Le droit est un des meilleurs instruments pour connaître en profondeur une société. Pour le haut Moyen Âge, nous disposons d’une œuvre capitale qui réunit les textes juridiques qui structurent les institutions et la vie politique catalane : Justícia i resolució de conflictes a la Catalunya medieval. Col·lecció diplomàtica, segles IX-XI (Barcelona : Parlament de Catalunya ; Generalitat de Catalunya. Departament de Justícia, 2018). Nous avons parlé avec le directeur de l’ouvrage, Josep M. Salrach, et avec Jaume de Puig, qui fait partie du Comité  éditorial de la collection Textos Jurídics Catalans.

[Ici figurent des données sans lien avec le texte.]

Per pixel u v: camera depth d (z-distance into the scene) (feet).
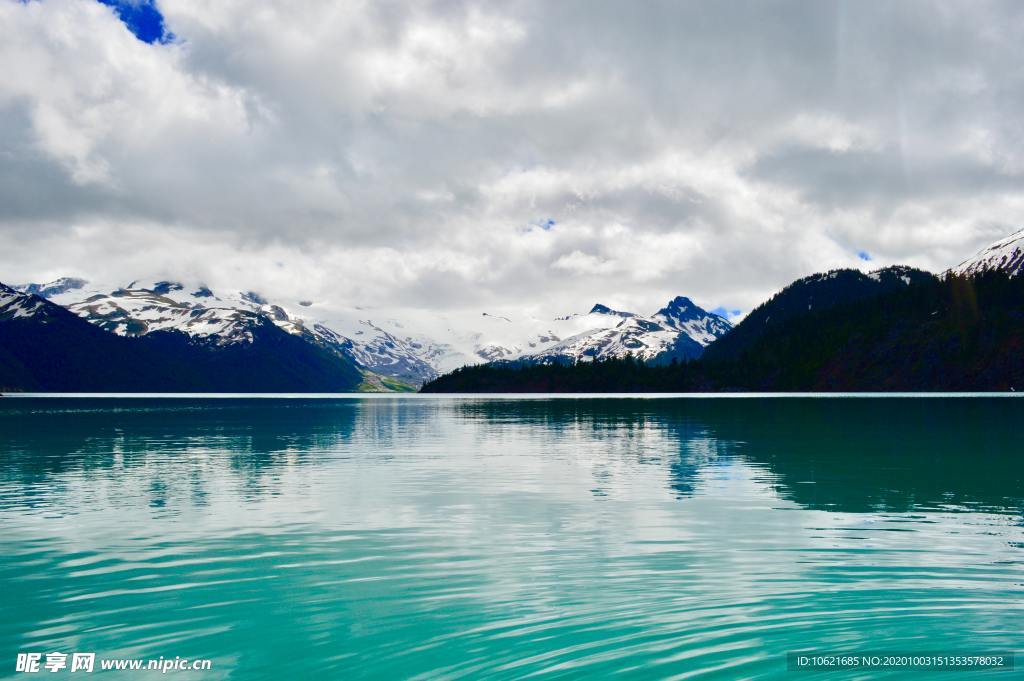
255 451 170.09
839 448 167.22
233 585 55.67
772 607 48.88
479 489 104.99
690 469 128.06
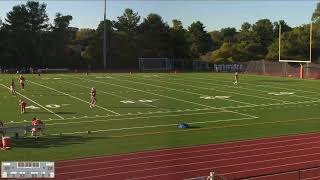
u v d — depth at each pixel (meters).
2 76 65.31
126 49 95.88
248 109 34.62
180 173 18.27
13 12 90.12
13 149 21.67
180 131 26.41
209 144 23.11
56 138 24.17
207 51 115.19
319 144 23.34
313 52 94.06
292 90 47.12
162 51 98.44
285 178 16.94
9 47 87.31
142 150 21.78
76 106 35.12
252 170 18.78
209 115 31.91
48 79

Professeur Salrach, l’ouvrage réunit 557 actes datant du IXᵉ au XIᵉ siècle. Dans l’introduction de l’œuvre, nous pouvons lire :

[…] els escrits relatius a l’administració de justícia i la resolució de conflictes no es troben en uns arxius determinats, agrupats en unes seccions o en unes carpetes, o copiats en manuscrits, sinó barrejats en muntanyes de documentació diversa.

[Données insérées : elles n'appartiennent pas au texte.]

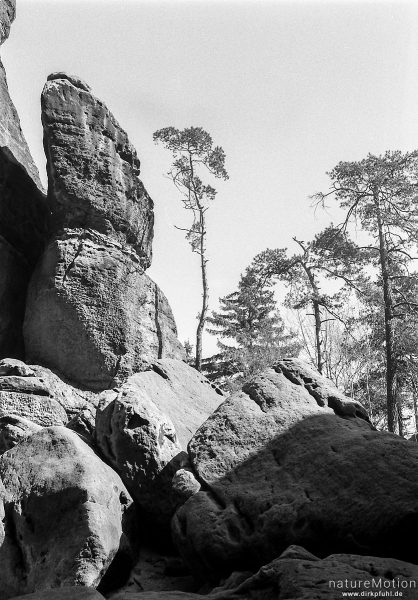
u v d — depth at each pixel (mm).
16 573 7945
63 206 15914
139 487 8883
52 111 16375
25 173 17328
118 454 9031
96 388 14734
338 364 28547
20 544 8094
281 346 32375
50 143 16188
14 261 16562
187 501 7996
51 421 13023
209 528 7586
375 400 30891
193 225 29953
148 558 8766
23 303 16422
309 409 8758
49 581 7535
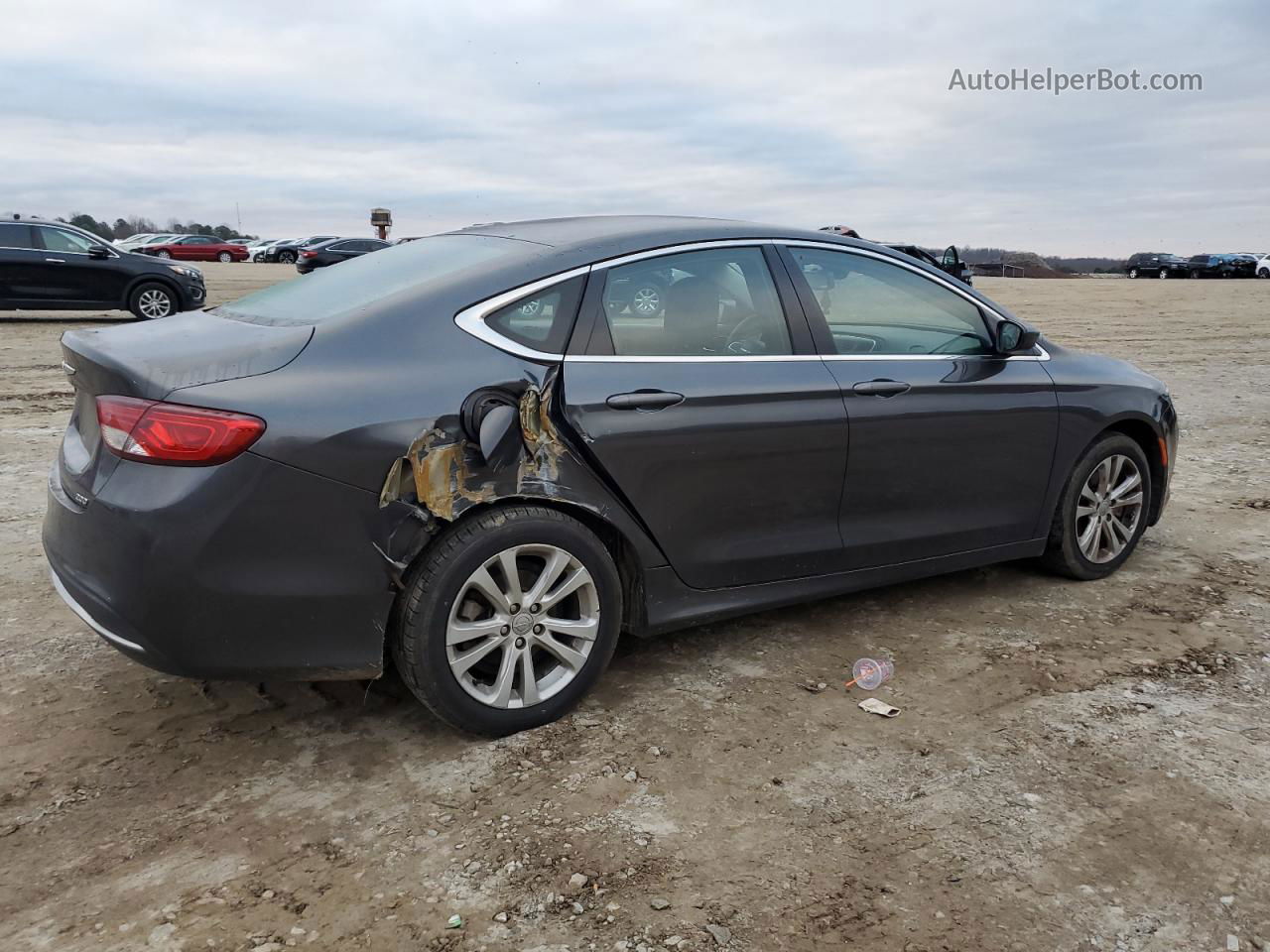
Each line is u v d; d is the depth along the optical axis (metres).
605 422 3.17
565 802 2.81
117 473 2.73
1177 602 4.38
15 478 6.11
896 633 4.04
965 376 4.01
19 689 3.44
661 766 3.01
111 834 2.65
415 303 3.05
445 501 2.90
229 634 2.75
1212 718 3.33
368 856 2.58
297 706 3.38
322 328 2.95
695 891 2.45
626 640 3.95
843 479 3.71
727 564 3.52
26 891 2.43
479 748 3.11
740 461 3.45
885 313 3.94
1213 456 7.43
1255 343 15.67
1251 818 2.76
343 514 2.79
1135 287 37.50
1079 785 2.92
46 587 4.35
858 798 2.84
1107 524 4.59
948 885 2.47
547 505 3.14
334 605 2.83
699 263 3.53
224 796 2.83
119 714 3.29
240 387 2.74
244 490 2.68
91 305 15.00
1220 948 2.27
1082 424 4.37
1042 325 18.52
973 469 4.07
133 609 2.70
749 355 3.54
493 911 2.37
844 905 2.40
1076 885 2.48
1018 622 4.15
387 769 2.99
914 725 3.27
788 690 3.52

[…] les écrits relatifs à l’exercice de la justice et à la résolution des conflits ne sont pas conservés dans des archives spécifiques, réunis dans des séries ou des liasses ou copiés dans des manuscrits, au contraire ils sont mêlés à des montagnes d’une documentation diverse.

Compte tenu de cette circonstance, la recherche a dû être une tâche immense. Quelles ont été la méthode de travail et les sources consultées ?

Josep M. Salrach (JMS) : Nous sommes partis surtout des documents que nous avons édités, il y en a des milliers pour la  Catalogne. Nous avons choisi ceux qui traitent de l’exercice de la justice et de la résolution des conflits, qui se trouvent habituellement dans les fonds patrimoniaux, au milieu des actes de vente, des testaments, des prêts, etc. Pour certains documents, se pose la question de savoir s’il y a eu un conflit et si ce document en est la solution finale, car ce n’est pas toujours évident. Les IX et X siècles ont été les plus faciles à étudier, car nous partions de la collection Catalunya Carolíngia. La tâche s’est compliquée quand nous avons abordé le XI siècle, parce que nous avons dû vérifier des milliers de documents, et souvent revoir l’original ou la copie la plus ancienne pour des problèmes de transcription. C’est une entreprise continue, commencée il y a quinze ans.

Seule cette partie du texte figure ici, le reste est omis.